In October 2019 and May 2020, the U.S. Department of Commerce imposed economic sanctions on eleven Chinese companies complicit in human rights violations in Xinjiang, preventing these implicated firms from doing business with U.S. companies. A month later, President Trump signed the Uyghur Human Rights Policy Act of 2020 (UHRPA) into law, which allows the U.S. government to freeze assets and impose visa restrictions on individuals and entities complicit in Uyghur human rights abuses. 

Irwin believes the next step is the Uyghur Forced Labor Prevention Act (UFLPA), which is currently in Congress right now. He explained that the UFLPA would shift the burden onto importers to prove that goods imported from the Uyghur region are not sourced from supply chains implicated in forced labor instead of on Customs and Border agents to prove the presence of forced labor. 

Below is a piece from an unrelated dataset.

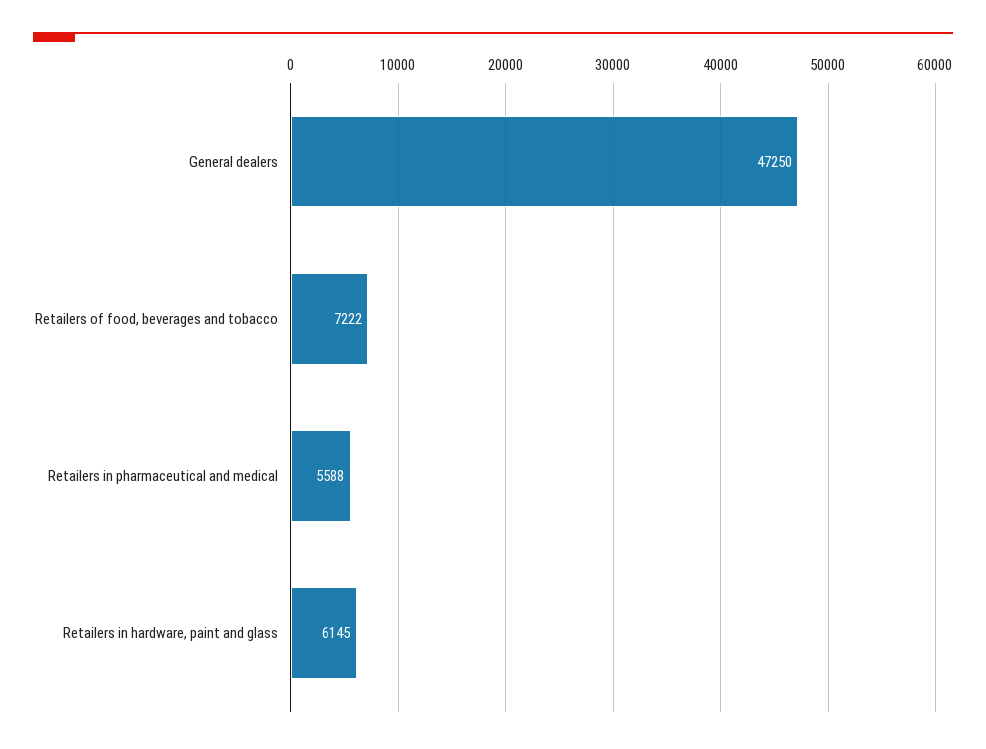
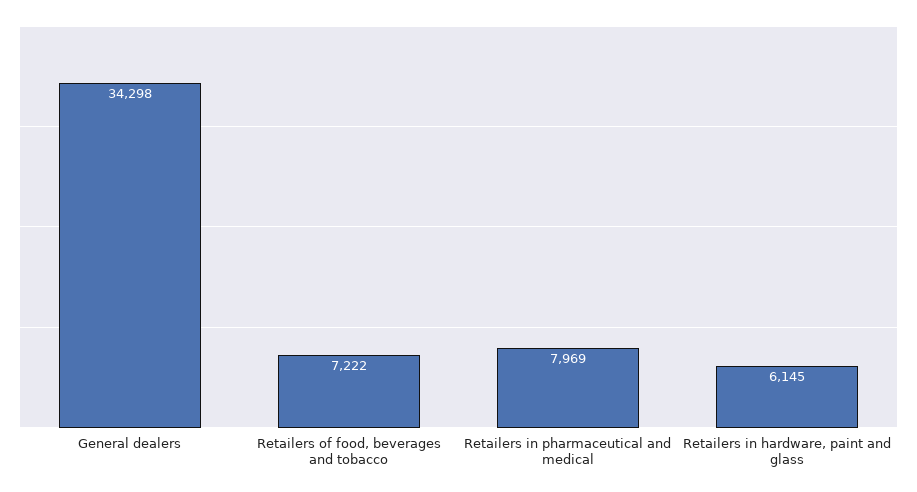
General dealers: 47250 -> 34298
Retailers in pharmaceutical and medical: 5588 -> 7969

But it is not enough for the U.S. to take unilateral action or revitalize existing alliances and partnerships. To counter Chinese claims of a Western political conspiracy, the U.S. must reach out to not only Western nations, but also more noncommittal states regarding their relations with China, like Turkey and Tunisia. This must be a fully global effort.

A fully global effort does not just mean global governments taking action. We, the public, must also take action. 

One good place to start is by boycotting companies which are involved in the Uyghur forced labor pipeline. The goal is to pressure corporations to cut all ties with the human rights violation infrastructure, and with the entire Xinjiang region as a whole. The mere act of maintaining a supply chain presence in Xinjiang is itself a signal of support for the Chinese government and its policies, and must be stopped. Ultimately, the objective is to render the forced labor system completely and utterly unprofitable — economically, socially, and politically.

Another action item is to speak out to friends and family. An international movement to end the Uyghur forced labor system can only succeed if it is sustained in the mainstream.

If financially-able, members of the community can also directly donate to the Uyghur Human Rights Project and other organizations working to put an end to these atrocities.

The plight of the Uyghurs is not one that the West can ignore. Western consumers’ credit cards are directly funding the systemic oppression and mass torture of the Uyghur people. It’s about time we stepped up.